[Opening Exercise materials section]
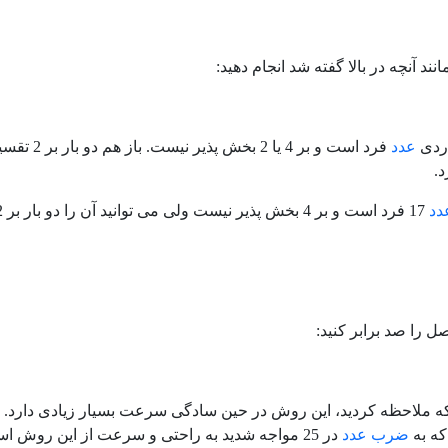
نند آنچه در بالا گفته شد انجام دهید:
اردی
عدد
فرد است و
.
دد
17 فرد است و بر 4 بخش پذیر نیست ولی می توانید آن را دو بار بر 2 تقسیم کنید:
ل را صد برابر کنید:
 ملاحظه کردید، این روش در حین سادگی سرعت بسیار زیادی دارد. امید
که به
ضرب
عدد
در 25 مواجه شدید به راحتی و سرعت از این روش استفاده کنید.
[Closing Exercise materials section]
[Opening Exercise materials section]
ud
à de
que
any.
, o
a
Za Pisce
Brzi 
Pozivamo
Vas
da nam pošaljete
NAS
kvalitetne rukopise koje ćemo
[Closing Exercise materials section]
What you are asked to do ::
Copy out each line of the data above, exactly, if it lies between the line holding "نند آنچه در" and the line holding "در 25 مواجه", inclusive; copy no other line.

Answer for this exercise ::
نند آنچه در بالا گفته شد انجام دهید:
اردی
عدد
فرد است و
.
دد
17 فرد است و بر 4 بخش پذیر نیست ولی می توانید آن را دو بار بر 2 تقسیم کنید:
ل را صد برابر کنید:
 ملاحظه کردید، این روش در حین سادگی سرعت بسیار زیادی دارد. امید
که به
ضرب
عدد
در 25 مواجه شدید به راحتی و سرعت از این روش استفاده کنید.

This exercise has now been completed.